I shrug. My feet are tired. I could do with some food.
‘There isn’t much time, I’m afraid.’
She hustles me into a big glass bubble.
‘Another tank,’ I say. ‘Really?’
The door slides shut and up goes the bubble into the night. I press my face against the glass and it mists with my breath.
‘Please don’t give up,’ she says, wiping the glass with her sleeve. Below us the floodlit crew and actors are already tiny and the river a swathe of darkness through the blazing city. ‘We’re counting on you.’
‘Me?’ But my voice is drowned by Big Zero’s chiming. I’m just a baby on her way out, I want to say. I should be in my cot or nuzzled at my mother’s breast. You were right: I’m much too young to be out at night. I have no influence over time.
Up, up, and all the towns are webs of light, sending their orange glow halfway out to space. Even the ocean is tracked and floodlit.
‘Not much dark left these days,’ she says, sadly. ‘Even on the solstice.’
• • •
Back in the birthing room, the torch has given out. Father holds Mother’s hand. The midwife is on hold for the helpline. The baby rests on her mother’s chest, inert; mind lighter than a dust mote floating up from the open page of Aunt Araminta’s book.
In the slack before the tide turns, poised, exhausted, they wait.
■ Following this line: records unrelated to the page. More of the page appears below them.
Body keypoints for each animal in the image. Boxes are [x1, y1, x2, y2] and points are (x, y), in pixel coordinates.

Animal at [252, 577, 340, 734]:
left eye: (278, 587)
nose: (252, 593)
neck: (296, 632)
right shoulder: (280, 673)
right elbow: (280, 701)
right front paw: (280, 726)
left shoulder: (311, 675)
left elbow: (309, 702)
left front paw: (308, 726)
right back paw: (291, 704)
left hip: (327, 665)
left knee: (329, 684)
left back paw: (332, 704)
For something — a change; a decision — not theirs to make — an end, or a beginning?
From the oak outside, a tawny owl chips a piece off the night and blows it across the valley. Whoo? Whooo?
• • •
Up, still up. Sweeping northwards. Clearing the coast of Scotland, the islands, the Pole. The absolute dark of the Winter Solstice. My element. My truth. The planet curves away from us. Ice beads the outside of the bubble. Crystalline fractals, each atom a cosmos, glittering in the fire-woman’s glow.
‘Almost midnight,’ she says. The flames have escaped from her mouth and are flickering in her hair, along her arms. ‘Time to choose, kid.’
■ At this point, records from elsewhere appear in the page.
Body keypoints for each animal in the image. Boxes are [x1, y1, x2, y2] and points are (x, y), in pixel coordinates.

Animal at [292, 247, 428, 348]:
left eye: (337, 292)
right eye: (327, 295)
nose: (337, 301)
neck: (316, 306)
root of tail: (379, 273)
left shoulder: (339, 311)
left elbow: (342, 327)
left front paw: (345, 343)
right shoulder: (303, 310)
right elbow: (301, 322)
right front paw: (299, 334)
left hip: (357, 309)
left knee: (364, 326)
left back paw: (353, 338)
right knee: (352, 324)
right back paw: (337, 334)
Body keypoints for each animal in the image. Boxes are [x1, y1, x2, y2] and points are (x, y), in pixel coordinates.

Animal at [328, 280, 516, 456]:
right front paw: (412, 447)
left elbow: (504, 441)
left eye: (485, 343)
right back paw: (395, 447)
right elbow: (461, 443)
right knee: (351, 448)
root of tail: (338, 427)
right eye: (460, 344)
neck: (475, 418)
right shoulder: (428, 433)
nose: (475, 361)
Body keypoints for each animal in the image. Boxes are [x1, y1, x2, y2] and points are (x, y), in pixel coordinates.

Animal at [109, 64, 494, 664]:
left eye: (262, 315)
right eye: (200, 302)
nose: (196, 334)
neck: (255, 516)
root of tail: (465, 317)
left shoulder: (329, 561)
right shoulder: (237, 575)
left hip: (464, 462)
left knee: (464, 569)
She opens the door and the whole world comes in.
The dark and the stars and a sweeping iridescence of green light, engulfing us both in its veils, curling and swooping, lifting our feet from the floor. We’re floating, swimming. The green is the exact shade of the night sharks’ eyes.
• • •
In the darkness, the midwife gets ready to say something practical and kind.
A sudden whomp of displaced air and a flare of light brings the three of them to attention. Something is on fire.
Aunt Araminta is on fire. Perhaps it started in her book, the greasy ephemeris, its tinder of dry predictions and sealed fates.
As, far away, Big Zero completes its chiming and joins its hands in prayer, Aunt Araminta and her book have vanished. I shudder once and draw my first breath.